A Trump Presidency won't, "Make America great again," but it offers the disturbing and real possibility of making her much more like Venezuela or Russia, and for exactly the cultural reasons Krauthammer alludes to.

Clinton is very similar in many ways, but she seems to understand what republican norms look like and seems to have enough sense to value the appearance of following them enough not to openly abandon them.

-- CAV


Anonymous said...

Hi Gus,

While I agree that Trump's rhetoric on the topic is definitely the stuff of which banana republics are made, so too is the multiple passes that the Clintons have received from our corrupt criminal justice system.

And as to Krauthammer's assertion that, "In America, we don't persecute political opponents"; has the man not been paying attention? Trent Lott. Rick Perry. The John Doe investigations in Wisconsin. And there are a lott (heh!) more where those came from.

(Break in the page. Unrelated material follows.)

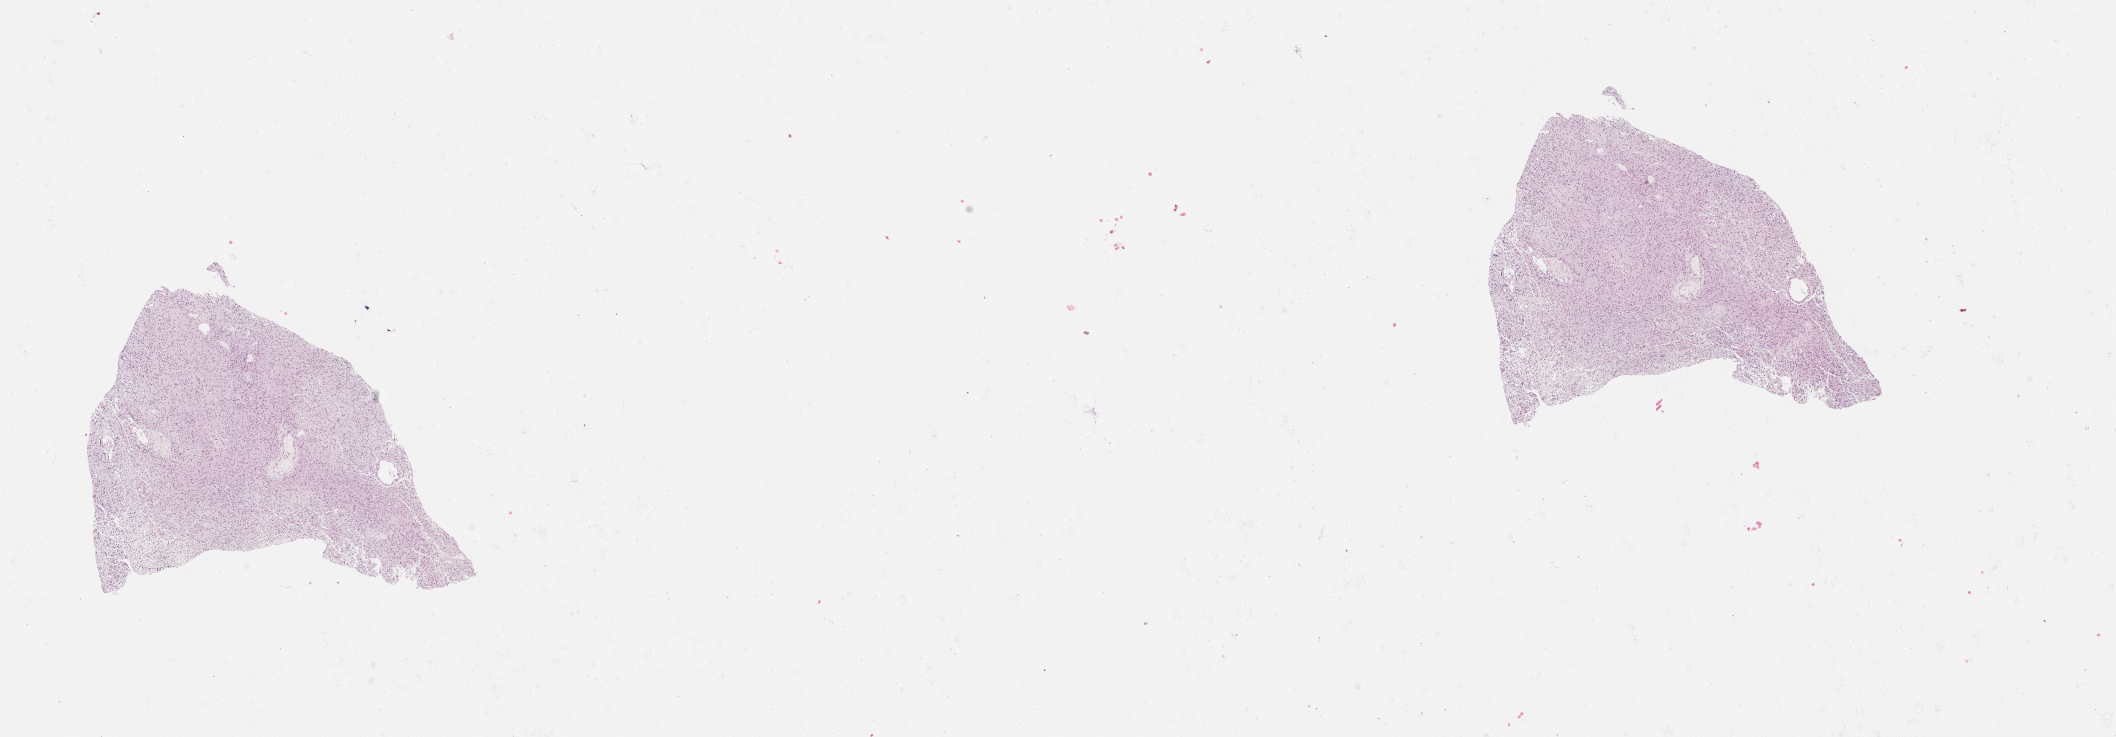
H&E whole-slide image — low-resolution overview of the scanned area, about 17.0 x 5.9 mm. Tumour tissue sample, sampled site: brain. 63-year-old female patient. Slide review estimates, as recorded: tumour nuclei 80%, necrosis 5%.
Primary tumour site (as recorded): temporal lobe. Histologic diagnosis: Glioblastoma.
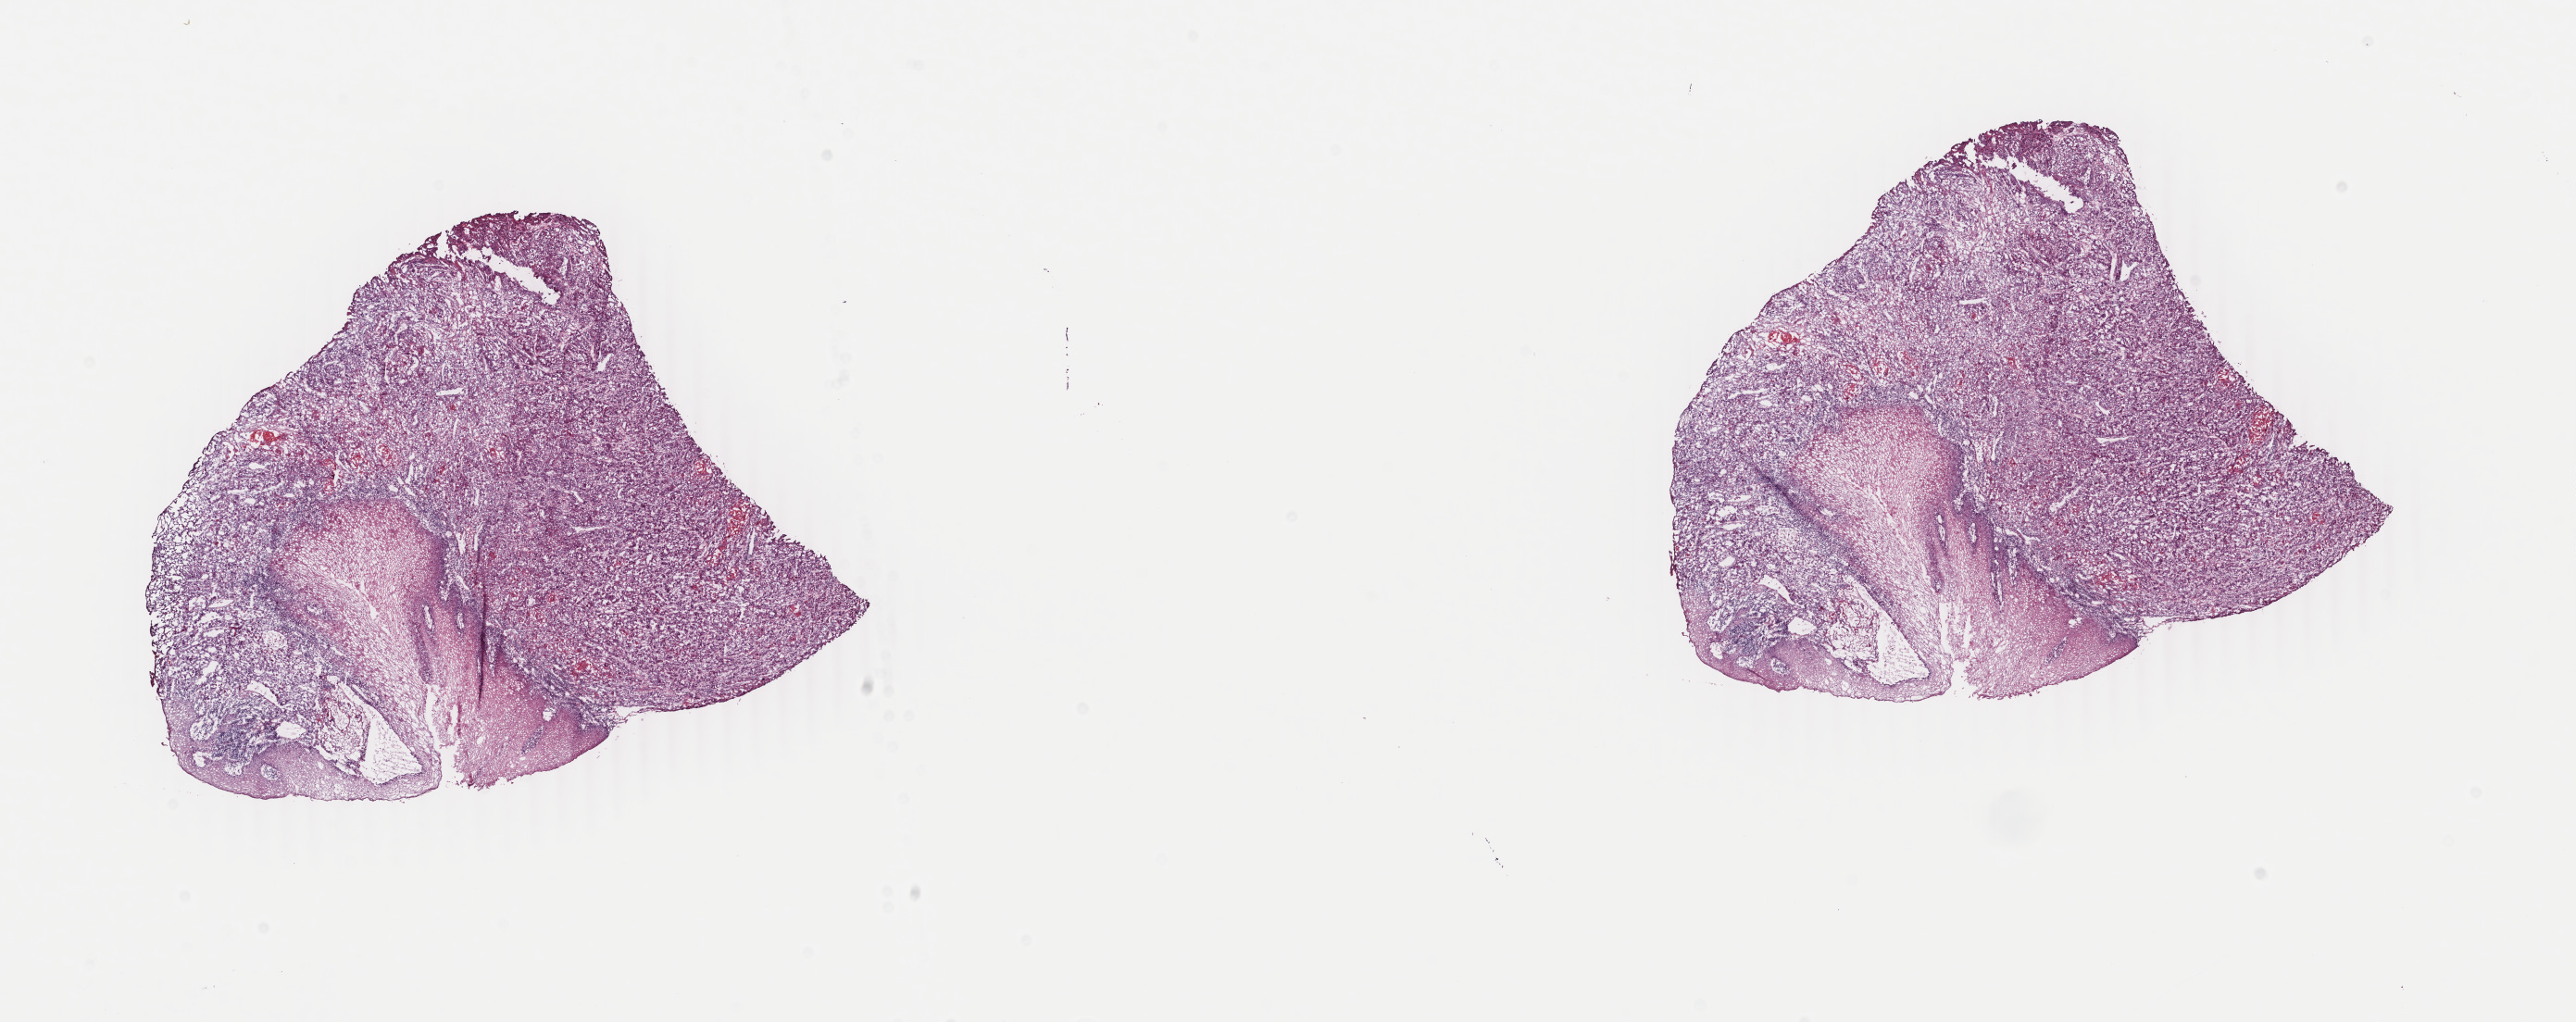
Digitized H&E tissue section (whole slide) — low-resolution overview of the scanned area, about 22.1 x 8.8 mm (acquisition: 40x scan). Frozen section from the top of the tissue portion. Esophagus, primary tumour sample. Patient: female, age at initial diagnosis 51 years. Histologic grade: G1 (well differentiated). Pathologist review of this section (percent, as recorded): tumour cells 90%, tumour nuclei 85%, normal cells 0%, stromal cells 10%, necrosis 0%. Infiltration values recorded for this section: lymphocyte infiltration 6%, monocyte infiltration 2%, neutrophil infiltration 0%.
Lymph nodes positive (case pathology): 0 of 26 examined. AJCC pathologic stage: IIA (6th edition). TNM: T3 N0 M0. Diagnosis: Squamous cell carcinoma, NOS (lower third of esophagus).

The fact of the matter is that, as a matter of justice and self-defense, a tit for tat approach is required. Notice that the Democrats made exclusive use of the Special Counsel Statute for 20 years. But when it was finally used against a Democrat - Bill Clinton - the Democrats were willing to 'revisit the issue of Special Counsel'.

Hillary Clinton should be prosecuted. Her actions were not done in the execution of her duties as SecState, but in deliberate avoidance of accountability (FOIA) for her actions and in a wholesale scheme to hide her play for pay antics. This isn't garden-variety corruption. This is banana republic play. And frankly, every factotum in the Justice Department from Holder on down to Comey should face charges of aiding and abetting. (And, parenthetically, the same treatment should apply to the cabal around Lois Lerner, up to and including the IRS Commissioner.)

Two of my brothers have held top secret clearances. Had they been as cavalier as Clinton with their custody of classified documents, they would have been looking at decades in prison. If you recall my previous comment, the information that the LEOs were trying to coerce from me was the same things that Lois Lerner leaked. The punishment for that is 10 years in jail and $250,000 in fines for each instance.

So why should someone who is politically connected be allowed a 'pass' on prosecution? Doesn't this undermine the whole principle of "equality under the law"? And isn't that the essence of the banana republic that Krauthammer invokes with Russia and Venezuela?

As a matter of justice, Hillary Clinton should be prosecuted. Ditto Lois Lerner. That such a proceeding will have a salutary effect on other 'crats of abusive mien is merely a very nice consequence of doing the right thing.

c. andrew

Gus Van Horn said...


You make good points regarding the laws-are-for-little-people attitude of the Democrats. Perhaps a more worthy candidate than Trump would run on pursuing justice wherever it might lead regarding Clinton, rather than a promise/threat to imprison her.

Indeed, your recommendation for prosecution has a similar rationale as that that for Ford pardoning Nixon: He did so because the country had already been through enough, and he needed to begin restoring faith in the presidency. (Sadly, Trump would have no such motivation, if elected.) Context is everything. Thanks for speaking up.